Talk title Human Embryonic Stem Cells-Derived Neuroblastoma Model Reveals Novel MYCN-amplified Signature Genes Cluster of TWIST1-dependent with Distinct Function in MYCN-amplified Neuroblastomas
SpeakerDr. Zhihui WENG
postdoctoral fellow
Date & Time26 March 2019 (Thu)
11:00-12:00
VenueRoom G002, N22 Building (University of Macau)

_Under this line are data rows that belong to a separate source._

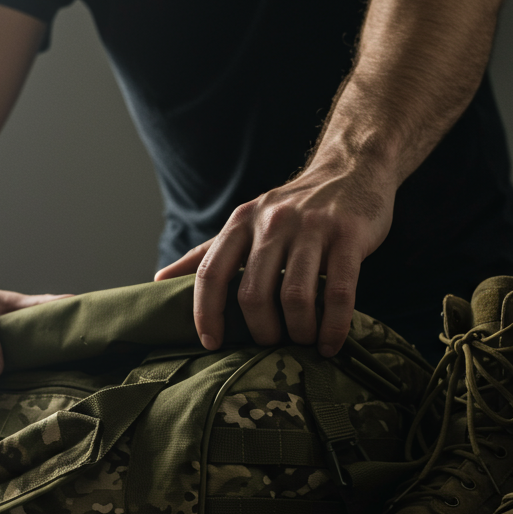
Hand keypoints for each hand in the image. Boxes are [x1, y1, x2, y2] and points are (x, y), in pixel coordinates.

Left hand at [155, 156, 394, 356]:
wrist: (353, 168)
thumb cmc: (296, 208)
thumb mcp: (248, 221)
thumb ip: (207, 253)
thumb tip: (158, 280)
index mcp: (242, 221)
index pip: (210, 273)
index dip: (205, 313)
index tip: (212, 343)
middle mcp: (273, 222)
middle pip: (252, 294)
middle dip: (261, 331)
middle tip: (272, 344)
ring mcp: (312, 228)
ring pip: (294, 297)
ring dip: (298, 332)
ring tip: (303, 343)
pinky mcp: (348, 236)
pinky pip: (337, 293)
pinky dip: (333, 327)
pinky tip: (330, 344)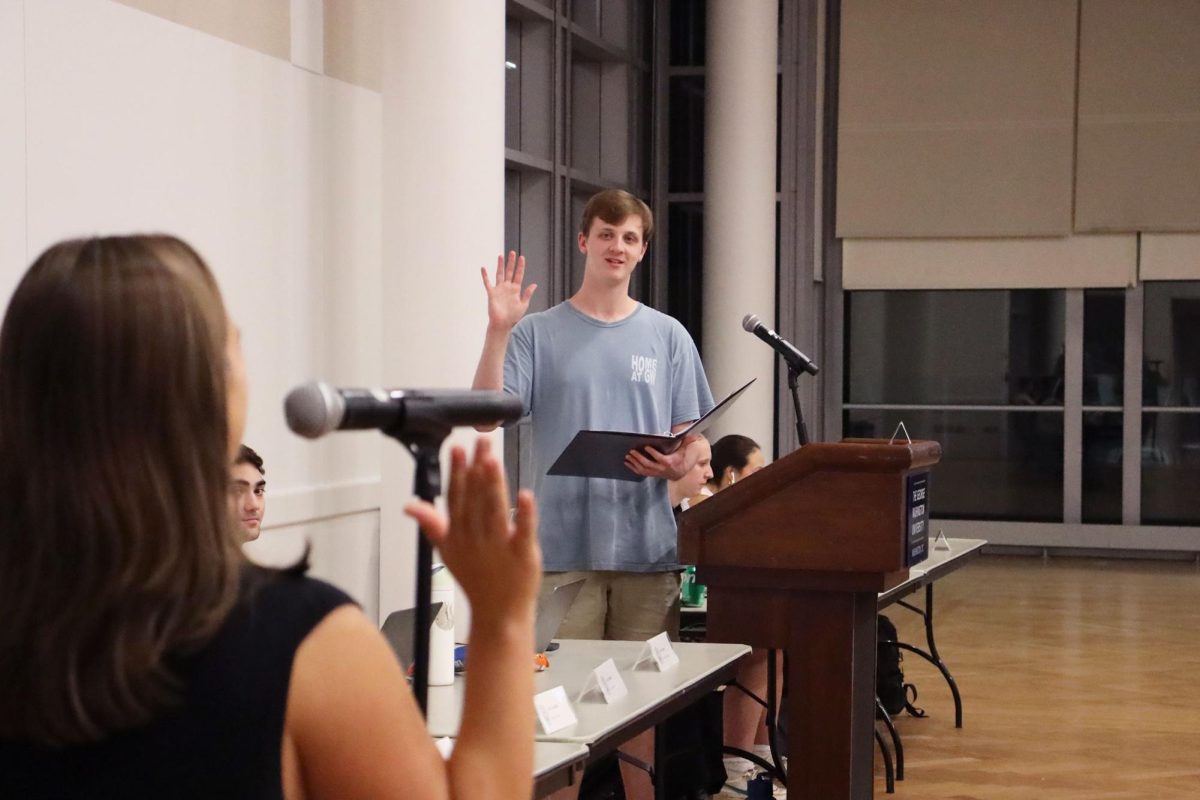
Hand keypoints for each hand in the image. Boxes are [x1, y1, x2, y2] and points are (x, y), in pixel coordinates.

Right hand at [405, 438, 541, 620]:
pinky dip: (524, 514)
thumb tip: (409, 506)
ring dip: (493, 485)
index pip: (455, 498)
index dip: (456, 472)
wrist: (498, 613)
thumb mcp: (447, 551)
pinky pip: (523, 531)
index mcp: (458, 534)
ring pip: (494, 511)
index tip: (456, 448)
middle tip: (481, 442)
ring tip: (493, 460)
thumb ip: (431, 524)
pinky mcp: (523, 554)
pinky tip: (525, 495)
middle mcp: (476, 538)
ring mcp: (499, 546)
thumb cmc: (475, 578)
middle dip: (477, 469)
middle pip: (475, 499)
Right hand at [481, 251, 536, 330]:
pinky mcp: (491, 293)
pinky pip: (488, 283)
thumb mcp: (523, 305)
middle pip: (509, 272)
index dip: (520, 266)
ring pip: (499, 274)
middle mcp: (507, 287)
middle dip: (511, 262)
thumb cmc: (513, 316)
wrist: (503, 323)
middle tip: (512, 252)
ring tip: (501, 256)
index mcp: (516, 289)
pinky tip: (483, 268)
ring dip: (500, 265)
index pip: (519, 275)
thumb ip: (528, 294)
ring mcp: (499, 289)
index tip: (522, 258)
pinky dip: (485, 276)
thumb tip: (534, 284)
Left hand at [624, 433, 701, 480]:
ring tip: (627, 455)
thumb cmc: (679, 459)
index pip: (660, 458)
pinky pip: (640, 473)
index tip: (646, 447)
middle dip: (639, 458)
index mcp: (668, 462)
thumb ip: (687, 442)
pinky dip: (633, 468)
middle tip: (631, 451)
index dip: (652, 453)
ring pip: (643, 469)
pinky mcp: (651, 474)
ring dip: (634, 463)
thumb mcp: (683, 451)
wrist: (678, 473)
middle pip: (648, 464)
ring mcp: (655, 473)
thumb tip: (694, 435)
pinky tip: (627, 462)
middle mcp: (661, 469)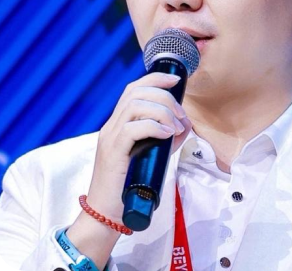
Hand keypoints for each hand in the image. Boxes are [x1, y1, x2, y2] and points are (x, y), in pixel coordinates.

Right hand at [66, 72, 190, 267]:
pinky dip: (154, 126)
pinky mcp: (112, 151)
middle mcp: (112, 125)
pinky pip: (132, 128)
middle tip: (180, 115)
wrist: (107, 212)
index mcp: (119, 122)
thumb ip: (167, 137)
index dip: (155, 78)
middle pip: (136, 92)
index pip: (133, 89)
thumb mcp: (153, 154)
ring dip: (162, 111)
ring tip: (175, 127)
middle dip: (164, 97)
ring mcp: (110, 137)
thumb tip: (185, 124)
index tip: (176, 80)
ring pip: (135, 105)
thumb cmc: (129, 184)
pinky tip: (166, 135)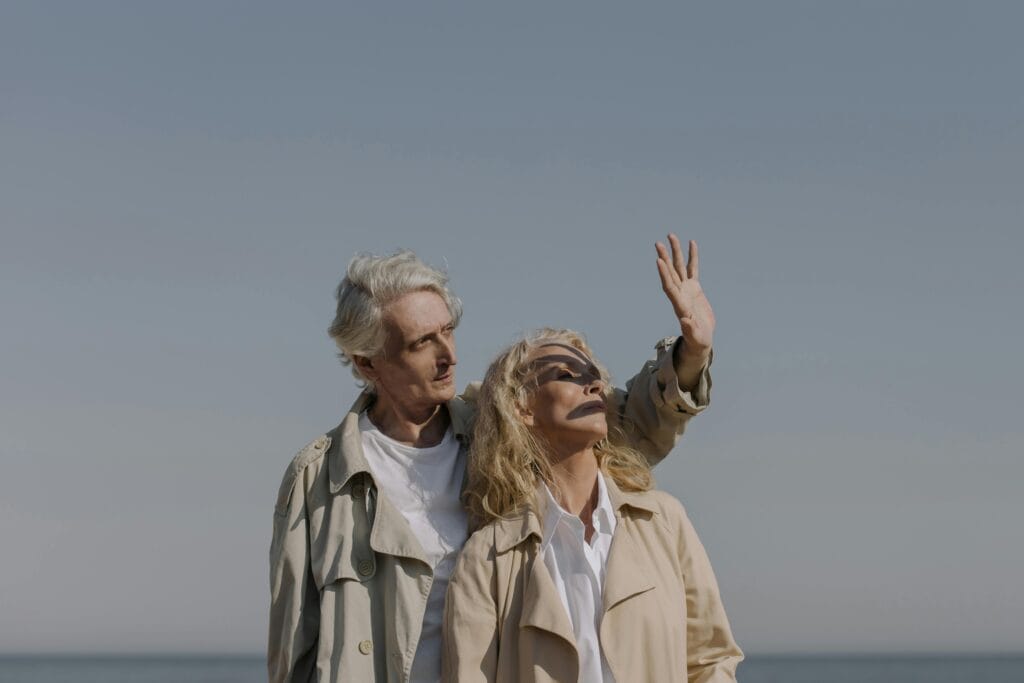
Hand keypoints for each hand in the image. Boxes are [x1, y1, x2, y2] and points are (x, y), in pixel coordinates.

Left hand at [656, 235, 714, 365]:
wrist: (700, 339)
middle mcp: (680, 294)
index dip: (664, 274)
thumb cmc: (697, 340)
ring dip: (675, 252)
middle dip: (665, 258)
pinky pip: (693, 269)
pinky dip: (692, 257)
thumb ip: (689, 328)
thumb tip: (684, 321)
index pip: (669, 286)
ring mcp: (686, 290)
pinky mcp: (694, 288)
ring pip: (680, 267)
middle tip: (658, 243)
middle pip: (671, 273)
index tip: (658, 260)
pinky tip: (691, 243)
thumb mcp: (695, 336)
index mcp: (679, 304)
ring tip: (671, 236)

AbstractMYCN-amplification (MNA) shows a high-risk, aggressive and undifferentiated phenotype in neuroblastomas (NBs). However, the oncogenic basis of MYCN-induced transformation in human neural crest stem cells remains unknown. No studies have been reported on the molecular characteristics from MNA-NB initiation model of human origin. Here, we demonstrate that our hESC-NB model resembles human MNA-neuroblastomas at molecular level. By comparing with the clinical cohort, we clarify the pivotal relationship between clinical cohorts and laboratorial genetic studies to identify novel MYCN-downstream target genes for clinical diagnosis and future drug discovery.

On top of that, we further verify specific cluster of genes that significantly correlated with MYCN only in MNA neuroblastomas but cannot be defined between MYCN-amplification and non-MYCN-amplification neuroblastomas. We found that these MYCN-amplification signature genes are regulated by MYCN through a TWIST1-dependant manner. MYCN significantly binds to the non-canonical E-box (CANNTG) sequence of promoters to regulate these genes’ expression which is of TWIST1-dependent. We find that MYCN and TWIST1 directly bind to the non-canonical E-box sequence on the promoter of CD55 and regulated CD55 expression. Loss of TWIST1 leads to the lower contribution of MYCN occupancy on non-canonical E-box sequence of CD55 promoter and downregulates CD55 expression. However, MYCN-overexpression cannot rescue CD55 expression in the context of TWIST1-knockdown. We reveal that CD55 exhibits different phenotypes between MNA and non-MNA neuroblastomas in vitro and in vivo. CD55 functions as a cancer stem cell marker in MNA but not in non-MNA neuroblastomas, denoted that CD55 as a MYCN-amplification signature gene plays key role in MNA neuroblastomas depended on the MYCN-amplification-state. All these data indicate that what we had found enlighten novel therapeutic strategies for MNA neuroblastomas.